Nach Art. 40 Abs. 1 des Sozialhilfegesetzes des Kantons Bern (SHG BGS 860.1) sind u.a. diejenigen Personen zur Rückerstattung verpflichtet, die ihre Bedürftigkeit in grober Weise selbst verschuldet haben. Es gilt in jedem einzelnen Fall zu bestimmen, ob von einer in grober Weise selbst verschuldeten Bedürftigkeit auszugehen ist. Im Sozialhilfehandbuch der BKSE finden sich unter dem Stichwort «Rückerstattung» unter Ziff. 1.4 genauere Ausführungen zum Thema. Ein grobes Selbstverschulden liegt demnach vor, wenn die unterstütze Person die elementare Pflicht zur Verantwortung für sich selbst verletzt hat. Als Beispiel wird der Verbrauch des Vermögens und des Einkommens in unverhältnismässiger Weise genannt. Als weiteres Beispiel wird die zweckwidrige Verwendung von Sozialhilfeleistungen genannt, durch die eine Doppelzahlung notwendig wird.

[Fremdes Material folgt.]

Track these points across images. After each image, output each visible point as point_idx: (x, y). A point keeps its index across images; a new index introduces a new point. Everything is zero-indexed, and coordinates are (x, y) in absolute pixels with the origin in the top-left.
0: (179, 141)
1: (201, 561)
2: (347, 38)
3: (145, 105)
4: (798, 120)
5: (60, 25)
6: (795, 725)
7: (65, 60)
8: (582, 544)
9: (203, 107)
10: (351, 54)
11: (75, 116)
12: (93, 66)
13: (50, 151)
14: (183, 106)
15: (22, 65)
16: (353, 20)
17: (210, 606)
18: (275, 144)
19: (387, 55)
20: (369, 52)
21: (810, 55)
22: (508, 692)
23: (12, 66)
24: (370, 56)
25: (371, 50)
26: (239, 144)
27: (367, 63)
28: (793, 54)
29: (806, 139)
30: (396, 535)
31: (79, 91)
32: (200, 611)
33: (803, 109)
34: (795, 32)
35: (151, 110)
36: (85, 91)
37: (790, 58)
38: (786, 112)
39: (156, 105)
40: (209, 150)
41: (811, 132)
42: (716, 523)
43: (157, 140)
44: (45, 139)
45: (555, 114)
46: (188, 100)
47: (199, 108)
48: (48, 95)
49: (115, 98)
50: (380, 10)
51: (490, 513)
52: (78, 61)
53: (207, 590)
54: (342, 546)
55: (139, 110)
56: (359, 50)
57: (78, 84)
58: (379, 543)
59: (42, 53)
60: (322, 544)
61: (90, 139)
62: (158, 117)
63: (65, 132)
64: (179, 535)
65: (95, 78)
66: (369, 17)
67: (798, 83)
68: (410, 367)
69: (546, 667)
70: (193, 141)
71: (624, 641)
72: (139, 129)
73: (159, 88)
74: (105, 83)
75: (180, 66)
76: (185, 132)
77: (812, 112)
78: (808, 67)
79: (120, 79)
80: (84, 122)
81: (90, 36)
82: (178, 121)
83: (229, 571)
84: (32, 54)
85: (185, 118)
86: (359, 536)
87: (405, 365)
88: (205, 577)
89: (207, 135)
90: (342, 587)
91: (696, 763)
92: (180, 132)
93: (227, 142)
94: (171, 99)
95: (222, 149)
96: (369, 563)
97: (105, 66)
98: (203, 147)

Da die Unterstützung bei selbstverschuldeter Bedürftigkeit nicht nur zurückverlangt sondern nach Art. 36 Abs. 1 SHG auch gekürzt werden kann, kann allenfalls auch der Eintrag «Kürzungen» im Sozialhilfehandbuch der BKSE weiterhelfen. Dort steht in Ziffer 1.2, dass ein Selbstverschulden vorliege, wenn die unterstützte Person die Verantwortung für sich selbst nicht trägt, die ein verständiger Mensch in der gleichen Lage für sich tragen würde.

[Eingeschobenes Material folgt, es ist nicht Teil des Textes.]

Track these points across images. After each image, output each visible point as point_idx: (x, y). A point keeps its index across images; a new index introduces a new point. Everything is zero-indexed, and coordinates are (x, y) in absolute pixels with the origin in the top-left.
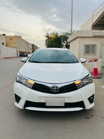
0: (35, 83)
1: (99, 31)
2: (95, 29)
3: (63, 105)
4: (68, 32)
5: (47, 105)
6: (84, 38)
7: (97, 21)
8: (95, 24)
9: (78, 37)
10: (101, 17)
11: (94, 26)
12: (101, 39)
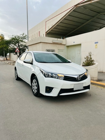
0: (65, 76)
1: (56, 39)
2: (48, 36)
3: (82, 88)
4: (20, 35)
5: (74, 90)
6: (46, 44)
7: (50, 30)
8: (48, 32)
9: (41, 42)
10: (54, 27)
11: (47, 34)
12: (58, 46)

Ergänzend führt die von Ihnen erwähnte Information der Gesundheits- und Fürsorgedirektion vom 27. Juni 2013 (BSIG Nr. 8/860.1/16.2) betreffend Kürzungen in Ziffer 3.1.2 aus, dass eine selbstverschuldete Bedürftigkeit primär dann vorliege, wenn eine zumutbare Arbeitsstelle ohne plausible Begründung abgelehnt oder ein bestehendes, zumutbares Arbeitsverhältnis gekündigt würde.

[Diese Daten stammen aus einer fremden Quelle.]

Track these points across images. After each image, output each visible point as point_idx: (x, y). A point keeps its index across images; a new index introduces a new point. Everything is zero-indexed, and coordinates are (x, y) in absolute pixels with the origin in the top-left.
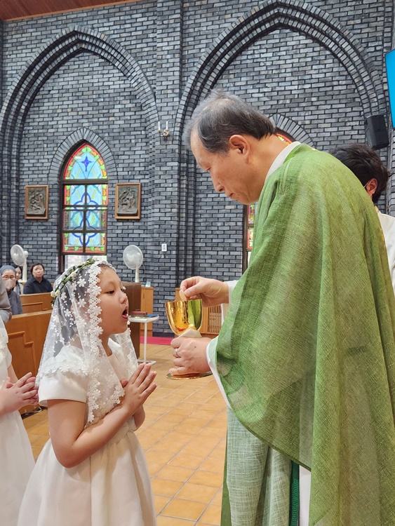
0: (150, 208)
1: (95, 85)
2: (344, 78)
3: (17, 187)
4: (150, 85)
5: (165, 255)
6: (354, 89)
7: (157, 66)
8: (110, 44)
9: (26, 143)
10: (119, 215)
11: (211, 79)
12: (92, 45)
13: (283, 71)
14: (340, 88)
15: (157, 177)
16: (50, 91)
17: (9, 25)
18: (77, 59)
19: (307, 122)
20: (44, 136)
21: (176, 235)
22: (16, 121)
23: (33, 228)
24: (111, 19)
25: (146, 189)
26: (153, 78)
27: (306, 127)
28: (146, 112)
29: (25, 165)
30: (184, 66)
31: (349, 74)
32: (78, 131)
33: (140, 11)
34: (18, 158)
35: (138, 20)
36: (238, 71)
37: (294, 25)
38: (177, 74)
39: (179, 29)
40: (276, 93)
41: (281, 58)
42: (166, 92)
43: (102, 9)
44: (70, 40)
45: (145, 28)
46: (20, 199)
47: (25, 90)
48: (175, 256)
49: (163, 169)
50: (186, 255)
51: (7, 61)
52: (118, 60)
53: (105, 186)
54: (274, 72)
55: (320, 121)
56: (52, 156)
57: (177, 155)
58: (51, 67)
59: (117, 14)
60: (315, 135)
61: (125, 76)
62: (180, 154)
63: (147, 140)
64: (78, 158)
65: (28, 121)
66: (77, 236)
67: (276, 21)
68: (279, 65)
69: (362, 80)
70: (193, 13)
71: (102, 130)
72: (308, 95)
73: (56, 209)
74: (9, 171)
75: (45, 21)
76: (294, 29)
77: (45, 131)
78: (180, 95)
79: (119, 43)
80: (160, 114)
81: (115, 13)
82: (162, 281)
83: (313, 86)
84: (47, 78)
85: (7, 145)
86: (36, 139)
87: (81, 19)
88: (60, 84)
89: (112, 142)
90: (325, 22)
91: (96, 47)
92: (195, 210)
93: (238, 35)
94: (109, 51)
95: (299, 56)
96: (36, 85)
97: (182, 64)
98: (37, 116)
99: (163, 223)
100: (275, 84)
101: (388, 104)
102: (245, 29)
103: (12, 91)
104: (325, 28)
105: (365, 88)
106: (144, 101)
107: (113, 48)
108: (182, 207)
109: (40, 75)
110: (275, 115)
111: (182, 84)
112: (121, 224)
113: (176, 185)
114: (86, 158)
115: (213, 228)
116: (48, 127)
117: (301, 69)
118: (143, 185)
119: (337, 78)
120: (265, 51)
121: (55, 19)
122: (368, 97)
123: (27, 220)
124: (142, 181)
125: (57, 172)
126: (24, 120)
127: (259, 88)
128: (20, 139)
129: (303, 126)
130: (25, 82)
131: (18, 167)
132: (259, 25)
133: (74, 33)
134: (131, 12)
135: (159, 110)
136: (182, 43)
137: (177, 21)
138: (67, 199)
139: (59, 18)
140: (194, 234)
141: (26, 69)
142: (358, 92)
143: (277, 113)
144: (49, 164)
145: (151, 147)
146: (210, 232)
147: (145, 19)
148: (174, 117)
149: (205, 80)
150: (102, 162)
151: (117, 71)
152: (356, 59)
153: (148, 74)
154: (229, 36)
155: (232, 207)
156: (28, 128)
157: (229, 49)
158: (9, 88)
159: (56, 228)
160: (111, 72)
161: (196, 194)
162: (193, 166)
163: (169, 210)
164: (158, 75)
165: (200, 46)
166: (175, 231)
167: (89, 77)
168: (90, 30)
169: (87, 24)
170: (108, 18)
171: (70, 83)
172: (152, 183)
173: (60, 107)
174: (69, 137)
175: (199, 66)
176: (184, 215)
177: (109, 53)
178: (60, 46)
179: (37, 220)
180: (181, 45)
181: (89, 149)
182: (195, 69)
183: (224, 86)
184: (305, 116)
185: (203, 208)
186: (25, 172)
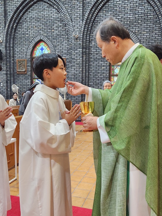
0: (70, 68)
1: (45, 16)
2: (152, 12)
3: (13, 60)
4: (70, 15)
6: (157, 17)
7: (73, 8)
9: (16, 41)
11: (96, 13)
13: (126, 9)
14: (151, 16)
15: (73, 55)
16: (26, 18)
18: (38, 4)
19: (137, 31)
20: (24, 38)
21: (81, 80)
22: (12, 31)
23: (20, 77)
25: (68, 60)
26: (71, 12)
28: (68, 27)
29: (16, 51)
30: (84, 7)
31: (155, 10)
32: (39, 36)
34: (13, 47)
36: (107, 9)
38: (81, 10)
40: (123, 19)
41: (126, 4)
42: (76, 18)
46: (14, 65)
47: (15, 18)
49: (75, 52)
51: (7, 5)
52: (55, 5)
54: (123, 10)
55: (142, 31)
56: (27, 47)
57: (82, 46)
58: (26, 8)
60: (140, 37)
62: (83, 45)
63: (68, 40)
64: (39, 48)
65: (17, 31)
66: (39, 81)
68: (125, 7)
69: (160, 13)
71: (49, 35)
72: (137, 20)
73: (30, 69)
74: (10, 53)
77: (24, 36)
78: (83, 20)
80: (74, 28)
82: (76, 99)
83: (139, 16)
84: (25, 13)
85: (8, 42)
86: (20, 39)
88: (30, 15)
89: (53, 41)
92: (89, 69)
96: (20, 16)
97: (83, 6)
98: (21, 29)
99: (76, 75)
100: (123, 15)
103: (10, 19)
106: (67, 22)
108: (83, 68)
109: (22, 11)
111: (83, 15)
113: (81, 59)
114: (42, 47)
115: (97, 77)
116: (26, 34)
117: (134, 8)
119: (150, 12)
123: (18, 74)
124: (66, 57)
125: (30, 54)
126: (15, 31)
127: (116, 17)
128: (14, 39)
129: (135, 33)
130: (16, 14)
131: (13, 51)
135: (74, 26)
140: (88, 79)
141: (16, 9)
142: (159, 18)
144: (26, 50)
145: (70, 42)
148: (80, 29)
149: (93, 13)
150: (48, 49)
151: (55, 9)
152: (158, 4)
153: (68, 11)
155: (105, 68)
156: (17, 35)
158: (8, 17)
159: (30, 77)
160: (52, 10)
161: (89, 62)
162: (88, 50)
163: (78, 69)
164: (73, 11)
166: (81, 78)
167: (43, 12)
171: (35, 15)
172: (71, 58)
173: (30, 25)
174: (35, 38)
175: (91, 7)
176: (84, 71)
177: (51, 2)
179: (22, 74)
181: (43, 43)
182: (89, 8)
183: (101, 16)
184: (136, 29)
185: (92, 68)
186: (16, 54)
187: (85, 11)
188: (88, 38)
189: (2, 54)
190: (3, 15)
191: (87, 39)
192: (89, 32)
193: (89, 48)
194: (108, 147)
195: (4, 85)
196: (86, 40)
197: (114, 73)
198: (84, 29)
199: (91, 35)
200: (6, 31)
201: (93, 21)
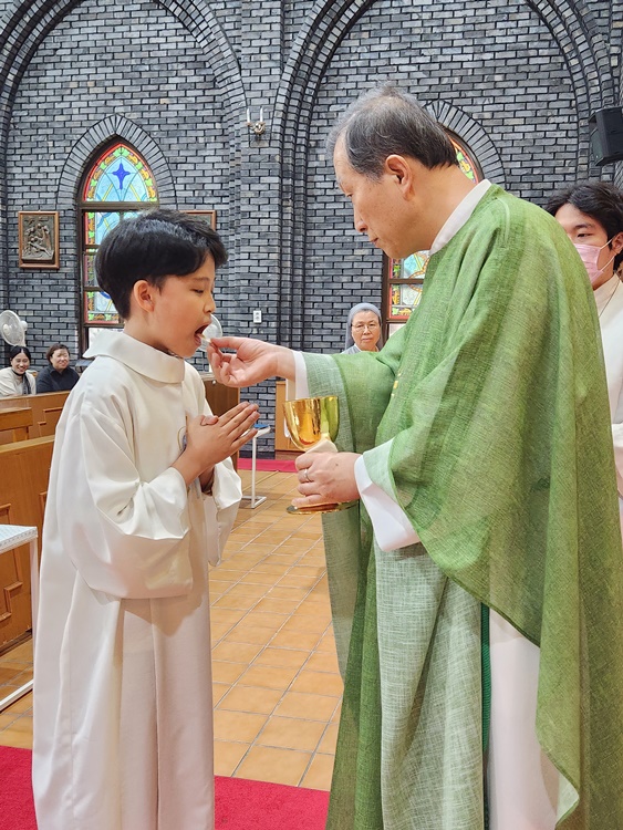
0: (232, 251)
1: (134, 42)
2: (546, 44)
3: (6, 214)
4: (231, 45)
5: (258, 328)
6: (562, 64)
7: (242, 15)
9: (17, 139)
11: (333, 39)
13: (449, 29)
14: (540, 61)
15: (244, 201)
16: (56, 50)
19: (488, 115)
20: (48, 127)
21: (276, 297)
23: (33, 282)
25: (224, 220)
26: (235, 33)
27: (485, 123)
28: (224, 90)
29: (17, 177)
30: (287, 15)
31: (555, 38)
32: (107, 121)
34: (4, 164)
36: (377, 27)
38: (277, 27)
40: (436, 66)
41: (447, 7)
42: (258, 58)
47: (14, 46)
48: (275, 331)
49: (254, 187)
50: (291, 328)
52: (174, 1)
54: (435, 30)
55: (508, 115)
56: (62, 163)
57: (278, 166)
62: (281, 163)
63: (225, 139)
64: (107, 167)
65: (18, 100)
68: (443, 19)
69: (576, 49)
71: (148, 119)
72: (489, 71)
73: (72, 251)
77: (48, 119)
78: (282, 64)
80: (249, 95)
83: (498, 55)
84: (51, 27)
86: (34, 132)
88: (74, 38)
89: (166, 141)
92: (304, 256)
96: (32, 38)
97: (285, 12)
98: (35, 93)
99: (255, 276)
100: (437, 51)
101: (617, 90)
105: (581, 63)
106: (219, 72)
108: (284, 250)
109: (38, 22)
110: (435, 103)
111: (285, 46)
113: (276, 215)
114: (121, 165)
115: (335, 286)
116: (55, 112)
117: (478, 27)
118: (219, 213)
119: (535, 44)
122: (585, 77)
123: (24, 269)
124: (216, 207)
125: (72, 190)
126: (11, 99)
127: (410, 57)
128: (6, 131)
129: (480, 122)
130: (14, 32)
131: (4, 179)
135: (247, 88)
138: (90, 234)
140: (304, 296)
141: (15, 10)
142: (569, 68)
143: (438, 99)
144: (58, 176)
145: (232, 150)
146: (330, 292)
148: (273, 101)
149: (323, 41)
150: (147, 174)
151: (172, 19)
152: (567, 14)
153: (226, 26)
155: (365, 252)
156: (20, 113)
159: (73, 282)
160: (161, 20)
161: (306, 230)
162: (302, 183)
163: (265, 256)
164: (244, 29)
166: (275, 290)
167: (126, 28)
171: (91, 37)
172: (235, 211)
173: (74, 78)
174: (91, 131)
175: (314, 16)
176: (288, 264)
179: (40, 269)
181: (125, 151)
182: (307, 21)
183: (353, 51)
184: (483, 105)
185: (318, 252)
186: (17, 189)
187: (291, 29)
188: (304, 134)
191: (299, 141)
192: (306, 113)
193: (306, 176)
194: (403, 562)
196: (295, 144)
197: (399, 273)
198: (288, 98)
199: (313, 123)
201: (323, 71)
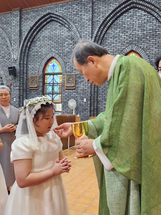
0: (79, 84)
1: (57, 34)
3: (26, 76)
4: (79, 34)
5: (85, 103)
7: (82, 26)
8: (63, 17)
9: (30, 59)
10: (67, 87)
11: (105, 30)
12: (56, 18)
13: (135, 26)
14: (159, 32)
16: (39, 37)
17: (23, 12)
18: (50, 24)
19: (145, 47)
20: (37, 55)
21: (90, 95)
22: (26, 50)
23: (32, 93)
24: (64, 7)
26: (80, 31)
27: (145, 49)
29: (30, 67)
30: (93, 25)
32: (50, 53)
33: (75, 4)
34: (27, 64)
35: (75, 7)
36: (116, 27)
37: (140, 7)
38: (90, 29)
39: (91, 10)
40: (132, 35)
41: (134, 21)
42: (86, 36)
43: (60, 4)
44: (47, 17)
45: (77, 10)
46: (27, 81)
47: (29, 37)
48: (89, 104)
50: (94, 103)
51: (22, 26)
52: (66, 24)
53: (61, 75)
55: (151, 47)
56: (40, 64)
58: (40, 28)
59: (66, 5)
60: (148, 52)
61: (69, 30)
64: (50, 64)
65: (30, 50)
66: (50, 96)
67: (132, 6)
68: (133, 24)
70: (97, 3)
71: (60, 52)
72: (146, 36)
73: (41, 85)
74: (23, 70)
75: (37, 9)
76: (139, 9)
77: (37, 53)
78: (92, 37)
79: (67, 17)
81: (65, 5)
82: (84, 114)
83: (148, 32)
84: (38, 32)
85: (22, 60)
86: (34, 57)
87: (52, 8)
88: (43, 34)
89: (64, 57)
90: (153, 5)
91: (58, 19)
93: (116, 12)
94: (63, 20)
95: (141, 20)
96: (34, 35)
97: (92, 25)
98: (34, 48)
99: (85, 90)
100: (131, 32)
102: (119, 9)
103: (24, 38)
104: (153, 7)
106: (77, 40)
107: (65, 19)
109: (35, 31)
110: (131, 45)
111: (92, 33)
112: (67, 91)
114: (54, 64)
115: (105, 92)
116: (39, 52)
117: (142, 25)
118: (76, 75)
119: (158, 28)
120: (127, 18)
121: (41, 8)
123: (30, 89)
124: (76, 73)
125: (42, 70)
126: (29, 49)
127: (125, 34)
128: (27, 57)
129: (143, 49)
130: (30, 34)
131: (27, 68)
132: (125, 7)
133: (49, 14)
134: (72, 4)
136: (92, 16)
137: (90, 7)
138: (46, 81)
139: (43, 8)
140: (97, 95)
141: (30, 29)
143: (132, 44)
144: (39, 67)
146: (104, 94)
147: (78, 7)
149: (102, 31)
150: (60, 66)
151: (66, 28)
153: (78, 29)
154: (112, 13)
156: (31, 53)
157: (112, 18)
158: (23, 36)
159: (41, 92)
160: (63, 29)
163: (87, 85)
164: (82, 29)
165: (100, 17)
166: (90, 93)
167: (55, 31)
168: (55, 12)
169: (54, 10)
170: (63, 7)
171: (47, 34)
172: (80, 74)
173: (43, 44)
174: (47, 56)
175: (100, 25)
176: (93, 87)
177: (63, 21)
178: (43, 19)
179: (34, 89)
180: (92, 17)
181: (55, 60)
183: (110, 33)
184: (144, 45)
186: (29, 70)
189: (16, 71)
190: (18, 34)
195: (17, 100)
200: (20, 49)
201: (102, 38)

Die SKOS-Richtlinien kennen die Rückerstattung aufgrund grober Selbstverschuldung der Bedürftigkeit nicht.

Weitere Unterlagen oder Gerichtsentscheide habe ich nicht gefunden.

Daraus erhellt, dass es keine pauschalen Kriterien gibt, wann die Bedürftigkeit durch grobes Selbstverschulden entstanden ist. Zentral scheint mir, dass die Sozialhilfebehörde sich jeweils fragt, ob die bedürftige Person die Verantwortung für sich selbst getragen hat, also sorgfältig und nachhaltig mit ihrem Geld und ihrer Situation umgegangen ist und dazu auch in der Lage war (eine gesundheitlich beeinträchtigte Person kann dies allenfalls nicht). So kann grundsätzlich der Verbrauch einer Erbschaft innert kürzester Zeit ausschliesslich für Genuss wie Reisen, Essen und Luxusartikel als grob selbstverschuldet gelten, wenn daneben kein den Lebensbedarf deckendes Einkommen vorhanden ist. Auch die Bedürftigkeit aufgrund von Einstelltagen der Arbeitslosenversicherung kann als grob selbstverschuldet gelten, wenn kein plausibler Grund vorlag, die Pflichten gegenüber der Arbeitslosenversicherung zu verletzen und klar war, dass aufgrund der Einstelltage die Sozialhilfe einspringen muss und auf kein Vermögen zurückgegriffen werden kann.

Wenn eine Person die gesetzlichen Grundlagen nicht kannte, kann dies allenfalls berücksichtigt werden, wobei meiner Ansicht nach für die Bestimmung des Verschuldens nur ausschlaggebend ist, ob die Person damit rechnen musste, dass sie durch ihr Verhalten bedürftig wird und nicht, ob ihr bewusst war, dass sie die Leistungen aufgrund ihres Verhaltens allenfalls zurückbezahlen muss.

2. Kürzungen bei grobem Selbstverschulden

Im Sozialhilfehandbuch der BKSE werden ebenfalls Ausführungen zum Kürzungsumfang und der Kürzungsdauer gemacht wenn auch nicht so konkret wie in BSIG Nr. 8/860.1/16.2. Wichtig scheint mir auch bei den Kürzungen, dass der Einzefall zu beurteilen ist und jeweils die Kürzung sowohl im Umfang wie auch in der Dauer verhältnismässig – also angemessen zum Fehlverhalten – sein muss.

Ich hoffe, Ihnen mit dieser Antwort weiterhelfen zu können.